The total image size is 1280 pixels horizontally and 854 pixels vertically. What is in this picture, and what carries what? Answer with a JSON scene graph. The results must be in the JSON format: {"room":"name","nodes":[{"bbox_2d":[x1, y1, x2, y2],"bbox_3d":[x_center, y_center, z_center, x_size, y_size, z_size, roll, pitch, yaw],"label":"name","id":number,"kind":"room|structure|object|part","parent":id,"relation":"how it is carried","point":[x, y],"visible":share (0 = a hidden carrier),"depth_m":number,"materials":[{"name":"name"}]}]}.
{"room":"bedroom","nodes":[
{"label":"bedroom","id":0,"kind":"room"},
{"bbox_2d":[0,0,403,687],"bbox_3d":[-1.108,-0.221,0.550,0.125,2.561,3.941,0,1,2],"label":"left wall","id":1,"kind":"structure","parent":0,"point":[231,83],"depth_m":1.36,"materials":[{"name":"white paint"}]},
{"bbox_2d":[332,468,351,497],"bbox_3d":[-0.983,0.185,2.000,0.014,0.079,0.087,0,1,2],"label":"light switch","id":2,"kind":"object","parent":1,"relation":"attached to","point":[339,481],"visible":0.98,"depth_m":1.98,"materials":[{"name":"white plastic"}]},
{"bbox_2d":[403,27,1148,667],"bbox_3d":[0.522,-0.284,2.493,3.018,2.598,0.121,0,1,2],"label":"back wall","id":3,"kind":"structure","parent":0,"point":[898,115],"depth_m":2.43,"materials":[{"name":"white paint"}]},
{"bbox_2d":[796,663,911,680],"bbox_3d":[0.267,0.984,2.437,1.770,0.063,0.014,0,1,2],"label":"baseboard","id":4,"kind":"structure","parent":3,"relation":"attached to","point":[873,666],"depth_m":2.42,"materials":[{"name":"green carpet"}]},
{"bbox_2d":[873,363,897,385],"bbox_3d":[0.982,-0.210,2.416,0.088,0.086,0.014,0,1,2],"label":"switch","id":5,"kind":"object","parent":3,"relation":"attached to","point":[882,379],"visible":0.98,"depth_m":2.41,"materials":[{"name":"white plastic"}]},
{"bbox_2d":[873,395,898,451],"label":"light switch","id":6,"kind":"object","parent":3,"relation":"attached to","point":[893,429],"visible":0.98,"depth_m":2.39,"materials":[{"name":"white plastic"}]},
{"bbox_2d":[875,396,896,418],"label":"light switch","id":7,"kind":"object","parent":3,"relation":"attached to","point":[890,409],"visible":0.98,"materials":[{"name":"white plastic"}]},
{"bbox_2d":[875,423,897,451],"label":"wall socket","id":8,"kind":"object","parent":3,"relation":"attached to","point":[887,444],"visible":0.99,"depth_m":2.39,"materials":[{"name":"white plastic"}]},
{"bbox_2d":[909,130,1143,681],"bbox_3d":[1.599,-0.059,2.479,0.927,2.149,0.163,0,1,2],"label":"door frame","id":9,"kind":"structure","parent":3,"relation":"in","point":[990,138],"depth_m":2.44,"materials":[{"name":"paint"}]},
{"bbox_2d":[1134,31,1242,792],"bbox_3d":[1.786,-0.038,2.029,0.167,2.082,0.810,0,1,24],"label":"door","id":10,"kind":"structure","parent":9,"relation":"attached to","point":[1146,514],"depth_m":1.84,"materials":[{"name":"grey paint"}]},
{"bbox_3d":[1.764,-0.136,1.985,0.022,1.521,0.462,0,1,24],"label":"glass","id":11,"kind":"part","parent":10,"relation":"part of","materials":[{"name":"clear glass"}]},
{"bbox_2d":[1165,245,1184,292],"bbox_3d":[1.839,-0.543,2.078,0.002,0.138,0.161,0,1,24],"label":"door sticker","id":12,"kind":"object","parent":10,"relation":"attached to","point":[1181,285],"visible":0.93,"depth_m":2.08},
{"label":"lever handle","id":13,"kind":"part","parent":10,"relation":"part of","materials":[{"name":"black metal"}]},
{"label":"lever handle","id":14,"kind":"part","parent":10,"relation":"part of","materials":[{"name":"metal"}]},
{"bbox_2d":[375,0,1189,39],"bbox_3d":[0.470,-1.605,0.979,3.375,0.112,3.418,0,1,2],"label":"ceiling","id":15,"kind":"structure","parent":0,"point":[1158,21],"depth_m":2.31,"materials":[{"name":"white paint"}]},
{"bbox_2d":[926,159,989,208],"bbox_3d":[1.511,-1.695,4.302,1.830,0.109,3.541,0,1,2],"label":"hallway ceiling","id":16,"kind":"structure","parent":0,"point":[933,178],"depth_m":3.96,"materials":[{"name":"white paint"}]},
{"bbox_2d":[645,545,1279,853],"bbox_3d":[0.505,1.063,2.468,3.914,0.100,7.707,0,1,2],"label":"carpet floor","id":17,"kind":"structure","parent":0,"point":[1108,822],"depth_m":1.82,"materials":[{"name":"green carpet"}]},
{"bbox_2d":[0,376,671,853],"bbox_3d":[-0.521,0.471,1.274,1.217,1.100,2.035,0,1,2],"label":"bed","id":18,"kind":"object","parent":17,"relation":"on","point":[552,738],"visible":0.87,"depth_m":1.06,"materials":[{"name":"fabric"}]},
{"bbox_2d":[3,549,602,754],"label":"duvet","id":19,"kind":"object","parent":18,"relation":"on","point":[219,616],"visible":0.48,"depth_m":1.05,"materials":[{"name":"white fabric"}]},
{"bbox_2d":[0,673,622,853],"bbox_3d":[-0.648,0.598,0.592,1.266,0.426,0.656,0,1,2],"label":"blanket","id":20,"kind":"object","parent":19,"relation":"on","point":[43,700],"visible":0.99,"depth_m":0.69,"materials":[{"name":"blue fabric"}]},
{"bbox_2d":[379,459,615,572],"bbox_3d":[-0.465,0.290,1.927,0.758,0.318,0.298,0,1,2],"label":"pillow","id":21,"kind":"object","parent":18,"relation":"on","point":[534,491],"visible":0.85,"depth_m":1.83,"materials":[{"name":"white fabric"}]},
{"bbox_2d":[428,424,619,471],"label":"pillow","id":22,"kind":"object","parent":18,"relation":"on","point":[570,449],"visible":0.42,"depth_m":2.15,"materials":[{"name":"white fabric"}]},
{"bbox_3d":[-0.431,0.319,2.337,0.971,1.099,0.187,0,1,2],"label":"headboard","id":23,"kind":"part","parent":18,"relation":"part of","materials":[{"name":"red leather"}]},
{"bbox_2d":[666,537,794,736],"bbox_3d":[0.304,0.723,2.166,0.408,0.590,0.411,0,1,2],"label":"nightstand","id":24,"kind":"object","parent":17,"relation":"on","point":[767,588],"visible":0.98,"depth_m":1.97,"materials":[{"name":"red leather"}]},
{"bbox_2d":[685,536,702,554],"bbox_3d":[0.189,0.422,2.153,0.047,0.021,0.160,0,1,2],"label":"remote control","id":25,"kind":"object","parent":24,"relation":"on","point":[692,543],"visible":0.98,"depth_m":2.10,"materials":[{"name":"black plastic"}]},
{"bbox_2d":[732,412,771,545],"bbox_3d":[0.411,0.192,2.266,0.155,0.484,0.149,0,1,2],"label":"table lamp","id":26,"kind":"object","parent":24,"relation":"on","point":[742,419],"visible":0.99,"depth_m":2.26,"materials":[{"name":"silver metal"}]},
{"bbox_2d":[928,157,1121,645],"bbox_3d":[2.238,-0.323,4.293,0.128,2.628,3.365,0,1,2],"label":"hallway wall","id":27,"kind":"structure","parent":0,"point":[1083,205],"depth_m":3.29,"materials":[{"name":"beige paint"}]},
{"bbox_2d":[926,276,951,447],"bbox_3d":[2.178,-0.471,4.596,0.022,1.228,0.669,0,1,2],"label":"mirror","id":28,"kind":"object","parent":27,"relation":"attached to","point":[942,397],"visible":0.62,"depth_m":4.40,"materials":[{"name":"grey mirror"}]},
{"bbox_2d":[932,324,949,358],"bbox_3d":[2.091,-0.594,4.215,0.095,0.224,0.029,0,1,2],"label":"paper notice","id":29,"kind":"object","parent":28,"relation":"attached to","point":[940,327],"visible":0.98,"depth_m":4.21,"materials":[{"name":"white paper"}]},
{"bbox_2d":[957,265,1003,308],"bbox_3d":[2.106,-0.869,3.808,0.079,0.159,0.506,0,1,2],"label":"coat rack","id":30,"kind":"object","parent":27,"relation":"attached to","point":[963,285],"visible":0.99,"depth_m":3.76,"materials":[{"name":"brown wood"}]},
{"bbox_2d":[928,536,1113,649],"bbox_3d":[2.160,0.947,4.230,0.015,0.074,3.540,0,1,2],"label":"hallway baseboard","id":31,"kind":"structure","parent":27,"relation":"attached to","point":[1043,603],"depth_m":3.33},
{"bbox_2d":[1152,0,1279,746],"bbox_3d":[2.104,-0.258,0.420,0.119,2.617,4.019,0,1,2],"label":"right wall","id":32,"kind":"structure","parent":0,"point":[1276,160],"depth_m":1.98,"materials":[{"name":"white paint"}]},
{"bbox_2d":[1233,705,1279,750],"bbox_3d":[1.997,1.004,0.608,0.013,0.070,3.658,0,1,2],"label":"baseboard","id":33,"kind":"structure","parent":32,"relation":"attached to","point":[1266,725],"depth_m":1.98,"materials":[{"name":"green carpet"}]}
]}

## ABOUT THIS EXERCISE:
Go through the listing above and find each line containing the string "bedroom"; copy those lines.

## YOUR SOLUTION:
{"room":"bedroom","nodes":[
{"label":"bedroom","id":0,"kind":"room"},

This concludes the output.